In the middle of this pandemic, I went to see a new exhibit, one I had worked on. It’s open"ish." Anyone can enter it at any time. In another sense, it hasn’t opened yet: there’s been no reception, no promotion, no feedback from visitors.


Carol M. Highsmith Archive, Library of Congress

We named the exhibit “Speaking for the Constitution.” It’s installed on the ground floor of the federal Court of Appeals in Denver. Although anyone’s welcome in the building, most people enter only because they have some business with the court. The exhibit is the “chicken” in a classic chicken-and-egg-dilemma. Some court staff would like to do more public education; they see the exhibit as anchor or draw for future programming.
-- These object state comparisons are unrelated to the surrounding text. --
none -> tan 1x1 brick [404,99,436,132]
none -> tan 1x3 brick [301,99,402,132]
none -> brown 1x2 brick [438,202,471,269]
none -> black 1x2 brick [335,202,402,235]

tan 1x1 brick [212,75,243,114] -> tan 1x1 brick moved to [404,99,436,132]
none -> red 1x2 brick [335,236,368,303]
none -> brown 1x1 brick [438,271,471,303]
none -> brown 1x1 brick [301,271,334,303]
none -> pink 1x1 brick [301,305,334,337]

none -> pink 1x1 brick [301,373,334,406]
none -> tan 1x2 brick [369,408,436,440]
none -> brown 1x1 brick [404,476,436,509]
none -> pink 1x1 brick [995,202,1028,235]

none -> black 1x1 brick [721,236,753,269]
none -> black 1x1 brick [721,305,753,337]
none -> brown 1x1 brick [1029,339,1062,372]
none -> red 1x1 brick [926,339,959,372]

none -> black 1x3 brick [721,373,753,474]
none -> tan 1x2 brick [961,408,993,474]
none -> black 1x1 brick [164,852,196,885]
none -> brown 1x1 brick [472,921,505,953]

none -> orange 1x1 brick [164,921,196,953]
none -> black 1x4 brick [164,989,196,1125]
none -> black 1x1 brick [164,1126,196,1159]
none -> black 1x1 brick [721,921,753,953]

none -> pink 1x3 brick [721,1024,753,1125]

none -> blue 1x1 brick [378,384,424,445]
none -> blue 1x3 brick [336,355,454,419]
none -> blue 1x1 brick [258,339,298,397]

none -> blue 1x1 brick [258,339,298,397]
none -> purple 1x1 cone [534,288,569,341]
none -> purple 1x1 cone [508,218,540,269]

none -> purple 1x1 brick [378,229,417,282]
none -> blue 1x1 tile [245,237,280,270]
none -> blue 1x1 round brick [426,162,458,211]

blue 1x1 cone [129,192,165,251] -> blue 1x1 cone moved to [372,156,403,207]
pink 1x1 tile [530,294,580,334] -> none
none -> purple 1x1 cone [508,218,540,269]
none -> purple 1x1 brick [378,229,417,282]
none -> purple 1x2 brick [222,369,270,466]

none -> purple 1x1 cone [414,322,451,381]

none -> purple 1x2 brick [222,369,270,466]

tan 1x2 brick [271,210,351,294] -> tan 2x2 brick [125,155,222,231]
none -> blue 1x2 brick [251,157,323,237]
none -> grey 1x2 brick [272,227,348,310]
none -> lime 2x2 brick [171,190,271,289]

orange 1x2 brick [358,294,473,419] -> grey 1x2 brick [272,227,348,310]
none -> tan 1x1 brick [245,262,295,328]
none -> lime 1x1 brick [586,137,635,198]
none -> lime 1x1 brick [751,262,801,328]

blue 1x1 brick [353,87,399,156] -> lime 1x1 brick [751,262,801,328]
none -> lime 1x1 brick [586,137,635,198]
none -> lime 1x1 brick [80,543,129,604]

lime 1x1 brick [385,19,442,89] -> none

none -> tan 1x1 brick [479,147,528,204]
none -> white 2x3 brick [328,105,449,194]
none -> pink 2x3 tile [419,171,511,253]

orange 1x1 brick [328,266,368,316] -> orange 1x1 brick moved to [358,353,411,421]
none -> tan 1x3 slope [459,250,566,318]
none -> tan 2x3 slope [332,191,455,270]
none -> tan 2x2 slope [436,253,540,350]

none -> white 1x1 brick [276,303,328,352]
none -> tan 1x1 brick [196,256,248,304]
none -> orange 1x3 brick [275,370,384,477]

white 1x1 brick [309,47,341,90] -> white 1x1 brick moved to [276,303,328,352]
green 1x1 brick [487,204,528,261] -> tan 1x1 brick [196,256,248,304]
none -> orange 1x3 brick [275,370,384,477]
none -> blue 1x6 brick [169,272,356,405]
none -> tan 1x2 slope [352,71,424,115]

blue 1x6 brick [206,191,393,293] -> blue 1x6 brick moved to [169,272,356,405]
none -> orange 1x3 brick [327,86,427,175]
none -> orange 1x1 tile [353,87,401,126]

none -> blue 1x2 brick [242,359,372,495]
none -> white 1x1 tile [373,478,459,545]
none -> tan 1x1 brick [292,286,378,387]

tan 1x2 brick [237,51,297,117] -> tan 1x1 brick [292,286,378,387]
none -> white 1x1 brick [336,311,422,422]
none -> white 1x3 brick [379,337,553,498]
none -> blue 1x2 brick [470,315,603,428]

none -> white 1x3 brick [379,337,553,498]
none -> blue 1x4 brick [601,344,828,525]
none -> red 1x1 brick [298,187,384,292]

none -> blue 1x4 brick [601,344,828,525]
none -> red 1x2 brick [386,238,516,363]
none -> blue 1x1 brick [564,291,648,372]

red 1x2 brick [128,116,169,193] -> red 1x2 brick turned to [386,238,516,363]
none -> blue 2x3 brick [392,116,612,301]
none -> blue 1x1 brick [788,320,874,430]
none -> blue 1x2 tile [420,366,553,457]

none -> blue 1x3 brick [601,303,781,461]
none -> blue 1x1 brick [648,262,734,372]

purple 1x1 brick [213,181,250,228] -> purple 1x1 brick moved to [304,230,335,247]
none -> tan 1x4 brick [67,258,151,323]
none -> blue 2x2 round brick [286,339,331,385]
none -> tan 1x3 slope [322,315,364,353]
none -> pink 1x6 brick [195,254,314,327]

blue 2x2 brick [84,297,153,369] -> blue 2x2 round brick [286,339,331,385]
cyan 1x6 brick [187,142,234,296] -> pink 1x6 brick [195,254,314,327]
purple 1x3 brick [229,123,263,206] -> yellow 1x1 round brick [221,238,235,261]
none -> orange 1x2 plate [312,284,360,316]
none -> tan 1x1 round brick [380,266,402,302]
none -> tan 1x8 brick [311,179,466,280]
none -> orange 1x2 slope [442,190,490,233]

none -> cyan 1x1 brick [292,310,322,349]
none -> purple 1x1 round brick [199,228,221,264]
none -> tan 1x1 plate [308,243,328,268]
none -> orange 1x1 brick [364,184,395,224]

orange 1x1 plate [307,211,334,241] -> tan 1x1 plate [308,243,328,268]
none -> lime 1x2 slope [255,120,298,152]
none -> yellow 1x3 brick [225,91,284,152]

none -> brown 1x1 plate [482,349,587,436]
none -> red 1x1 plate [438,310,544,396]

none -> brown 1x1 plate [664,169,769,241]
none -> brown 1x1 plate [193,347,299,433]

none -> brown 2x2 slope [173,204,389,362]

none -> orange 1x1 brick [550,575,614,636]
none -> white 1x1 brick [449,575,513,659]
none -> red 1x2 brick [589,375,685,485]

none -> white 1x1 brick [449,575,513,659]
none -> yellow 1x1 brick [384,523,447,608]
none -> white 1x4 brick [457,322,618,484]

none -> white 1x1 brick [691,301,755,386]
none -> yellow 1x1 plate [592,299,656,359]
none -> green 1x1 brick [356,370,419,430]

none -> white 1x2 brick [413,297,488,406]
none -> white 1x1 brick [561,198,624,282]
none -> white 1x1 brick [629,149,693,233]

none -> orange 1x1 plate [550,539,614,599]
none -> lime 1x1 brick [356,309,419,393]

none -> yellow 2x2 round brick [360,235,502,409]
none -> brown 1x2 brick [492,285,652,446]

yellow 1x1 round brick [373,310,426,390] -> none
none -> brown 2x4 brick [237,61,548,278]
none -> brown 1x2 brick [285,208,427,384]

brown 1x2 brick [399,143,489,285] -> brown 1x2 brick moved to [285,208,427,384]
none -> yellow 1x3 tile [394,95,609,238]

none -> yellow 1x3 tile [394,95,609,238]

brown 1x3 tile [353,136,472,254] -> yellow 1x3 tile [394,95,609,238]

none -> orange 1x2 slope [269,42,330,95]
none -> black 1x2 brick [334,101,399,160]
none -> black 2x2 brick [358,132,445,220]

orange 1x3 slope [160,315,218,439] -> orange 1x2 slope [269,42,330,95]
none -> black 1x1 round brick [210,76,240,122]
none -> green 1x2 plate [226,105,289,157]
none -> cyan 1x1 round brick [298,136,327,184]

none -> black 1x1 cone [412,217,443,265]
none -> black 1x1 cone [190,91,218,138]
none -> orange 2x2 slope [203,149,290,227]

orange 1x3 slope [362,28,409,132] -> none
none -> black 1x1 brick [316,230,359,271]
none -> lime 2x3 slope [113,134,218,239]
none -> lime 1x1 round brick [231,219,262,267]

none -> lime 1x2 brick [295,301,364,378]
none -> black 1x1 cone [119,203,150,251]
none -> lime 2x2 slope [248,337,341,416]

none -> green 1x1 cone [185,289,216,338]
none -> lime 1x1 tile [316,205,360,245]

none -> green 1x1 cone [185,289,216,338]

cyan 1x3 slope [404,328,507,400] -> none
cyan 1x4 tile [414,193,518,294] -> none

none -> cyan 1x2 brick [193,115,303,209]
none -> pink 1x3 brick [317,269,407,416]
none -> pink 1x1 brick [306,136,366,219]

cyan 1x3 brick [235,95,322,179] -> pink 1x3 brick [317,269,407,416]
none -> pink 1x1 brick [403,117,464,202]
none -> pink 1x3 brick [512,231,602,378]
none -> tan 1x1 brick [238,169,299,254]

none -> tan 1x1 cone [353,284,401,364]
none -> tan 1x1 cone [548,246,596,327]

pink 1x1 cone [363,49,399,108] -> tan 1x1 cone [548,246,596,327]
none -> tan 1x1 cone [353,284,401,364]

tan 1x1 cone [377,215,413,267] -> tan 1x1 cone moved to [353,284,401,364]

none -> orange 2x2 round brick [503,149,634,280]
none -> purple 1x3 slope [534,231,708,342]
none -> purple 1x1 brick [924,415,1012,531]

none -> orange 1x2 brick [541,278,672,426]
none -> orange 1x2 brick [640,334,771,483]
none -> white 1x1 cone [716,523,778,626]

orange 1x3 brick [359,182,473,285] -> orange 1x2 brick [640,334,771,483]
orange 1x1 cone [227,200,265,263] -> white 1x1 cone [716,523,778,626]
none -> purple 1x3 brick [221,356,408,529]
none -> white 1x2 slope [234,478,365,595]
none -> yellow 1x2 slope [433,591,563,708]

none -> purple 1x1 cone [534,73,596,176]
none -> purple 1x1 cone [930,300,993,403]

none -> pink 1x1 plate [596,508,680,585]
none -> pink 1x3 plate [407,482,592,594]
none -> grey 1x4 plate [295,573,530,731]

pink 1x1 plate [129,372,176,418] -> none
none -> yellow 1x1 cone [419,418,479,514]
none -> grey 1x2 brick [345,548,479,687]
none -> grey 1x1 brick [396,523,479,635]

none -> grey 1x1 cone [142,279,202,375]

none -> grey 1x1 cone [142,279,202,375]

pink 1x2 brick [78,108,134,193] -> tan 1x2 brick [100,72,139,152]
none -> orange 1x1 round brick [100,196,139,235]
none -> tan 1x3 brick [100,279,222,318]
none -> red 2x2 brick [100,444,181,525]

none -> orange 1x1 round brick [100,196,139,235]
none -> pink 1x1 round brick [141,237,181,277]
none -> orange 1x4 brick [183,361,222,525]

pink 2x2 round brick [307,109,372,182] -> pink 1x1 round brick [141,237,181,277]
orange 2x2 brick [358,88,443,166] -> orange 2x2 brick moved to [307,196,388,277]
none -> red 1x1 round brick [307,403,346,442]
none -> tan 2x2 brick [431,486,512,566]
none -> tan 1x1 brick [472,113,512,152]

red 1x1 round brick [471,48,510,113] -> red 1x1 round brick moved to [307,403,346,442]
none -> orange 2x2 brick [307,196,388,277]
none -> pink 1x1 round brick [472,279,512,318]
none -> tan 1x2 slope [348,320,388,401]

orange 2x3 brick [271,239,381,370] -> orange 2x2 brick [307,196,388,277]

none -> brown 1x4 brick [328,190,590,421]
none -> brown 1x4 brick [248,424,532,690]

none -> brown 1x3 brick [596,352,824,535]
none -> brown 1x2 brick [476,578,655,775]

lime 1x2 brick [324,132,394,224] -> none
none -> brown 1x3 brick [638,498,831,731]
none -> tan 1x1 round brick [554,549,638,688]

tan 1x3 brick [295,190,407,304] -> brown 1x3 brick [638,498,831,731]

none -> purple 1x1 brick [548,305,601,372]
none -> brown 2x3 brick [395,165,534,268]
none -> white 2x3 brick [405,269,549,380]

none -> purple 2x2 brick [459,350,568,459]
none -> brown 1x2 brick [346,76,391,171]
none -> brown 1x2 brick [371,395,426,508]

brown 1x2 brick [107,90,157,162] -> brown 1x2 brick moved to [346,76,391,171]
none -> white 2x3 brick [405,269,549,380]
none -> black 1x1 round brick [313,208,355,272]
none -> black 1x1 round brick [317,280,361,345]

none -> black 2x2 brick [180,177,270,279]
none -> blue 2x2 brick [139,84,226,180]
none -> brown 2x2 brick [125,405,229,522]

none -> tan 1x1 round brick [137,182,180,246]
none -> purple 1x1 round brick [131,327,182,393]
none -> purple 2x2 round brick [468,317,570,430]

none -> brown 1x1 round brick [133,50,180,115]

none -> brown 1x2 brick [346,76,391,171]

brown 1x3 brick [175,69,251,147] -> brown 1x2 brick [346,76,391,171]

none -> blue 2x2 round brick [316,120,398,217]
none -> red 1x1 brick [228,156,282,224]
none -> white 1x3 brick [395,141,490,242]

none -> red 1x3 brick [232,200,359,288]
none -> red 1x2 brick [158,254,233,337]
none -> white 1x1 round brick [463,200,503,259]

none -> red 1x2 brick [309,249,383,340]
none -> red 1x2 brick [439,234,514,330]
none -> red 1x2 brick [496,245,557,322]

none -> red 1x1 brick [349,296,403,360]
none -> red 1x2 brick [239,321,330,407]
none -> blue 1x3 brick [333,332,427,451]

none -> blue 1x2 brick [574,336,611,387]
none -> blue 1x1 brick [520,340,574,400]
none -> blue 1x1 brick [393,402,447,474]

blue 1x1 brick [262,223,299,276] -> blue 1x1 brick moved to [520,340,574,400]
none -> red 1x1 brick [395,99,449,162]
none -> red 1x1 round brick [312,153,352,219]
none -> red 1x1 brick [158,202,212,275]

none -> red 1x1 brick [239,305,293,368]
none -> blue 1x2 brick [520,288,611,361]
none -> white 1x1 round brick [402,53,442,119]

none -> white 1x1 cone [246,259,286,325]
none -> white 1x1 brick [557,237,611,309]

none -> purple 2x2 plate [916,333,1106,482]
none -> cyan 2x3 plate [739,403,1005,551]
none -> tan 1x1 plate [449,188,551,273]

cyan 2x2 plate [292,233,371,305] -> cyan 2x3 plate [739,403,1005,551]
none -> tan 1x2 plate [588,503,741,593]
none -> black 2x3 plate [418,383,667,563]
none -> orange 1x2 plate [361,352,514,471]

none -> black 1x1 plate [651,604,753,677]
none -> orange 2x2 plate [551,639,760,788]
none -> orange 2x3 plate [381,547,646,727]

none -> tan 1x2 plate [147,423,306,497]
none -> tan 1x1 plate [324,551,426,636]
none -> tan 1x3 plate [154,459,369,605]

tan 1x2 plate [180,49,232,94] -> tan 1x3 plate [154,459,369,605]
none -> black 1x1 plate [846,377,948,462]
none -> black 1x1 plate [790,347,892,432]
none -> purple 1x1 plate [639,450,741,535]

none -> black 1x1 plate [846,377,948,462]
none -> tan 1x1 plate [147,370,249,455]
The staff who directed my team’s work asked us to design and write both for a general, adult public and for people with a legal background. In both groups, they were thinking mostly of people who might visit the exhibit only once: the curious who attend a public tour or talk and the attorneys who come to present oral arguments to the Court’s judges. But our clients also thought about the people who enter the building every day, legal experts or not: judges, staff attorneys, law clerks, admin folks, security guards, IT specialists, custodial staff. For them, the exhibit should inspire pride and loyalty around the Federal judiciary’s ideals.


This is my spouse, not a real visitor.

During the pandemic, though, many court staff are working from home, and the general public has less reason than usual to brave the broad steps and looming columns of this massive neoclassical structure. I drove into Denver to see the exhibit with some sadness that I wouldn’t get to watch people looking at our work. That’s one of the best parts of the job, seeing an exhibit function, finding out where people linger, what they point at, what prompts discussion. It’s a disappointment many museum folks experience right now—often overshadowed by harsher feelings about job loss or health worries.




Still, it was thrilling to find it all installed and lit up. I had the usual disorientation of both seeing it for the first time and finding it infinitely familiar, full of images and sentences that had filled my mind for months. Planning on exhibit is an exercise in approximating the final result over and over. The designers and I repeatedly envision the space through imagined visitors’ eyes, getting gradually closer to an as-yet-unbuilt reality with each round of documents.


Then, as I was photographing each panel, looking for favorite combinations of images or phrases, people came! Just a few, but it was still delightful. They were court staff on a break, including a couple law clerks, young people who’d struck gold for their first jobs out of law school. Clerking for a Federal appellate judge is a coveted role.


Not only did I eavesdrop, I interrupted them with an answer to something they were speculating about: Yes, the judges were totally posing for those pseudo-documentary photos of them at work. And—I couldn’t help myself—I solicited feedback: Did those “For Lawyers” sidebars really convey something of interest to legal minds? After studying the panels a bit, the clerks politely confirmed that, yes, that’s just the sort of nerdy detail they enjoy. As audience research, this was completely unreliable.


As a tiny affirmation of months of work, it was wholly rewarding.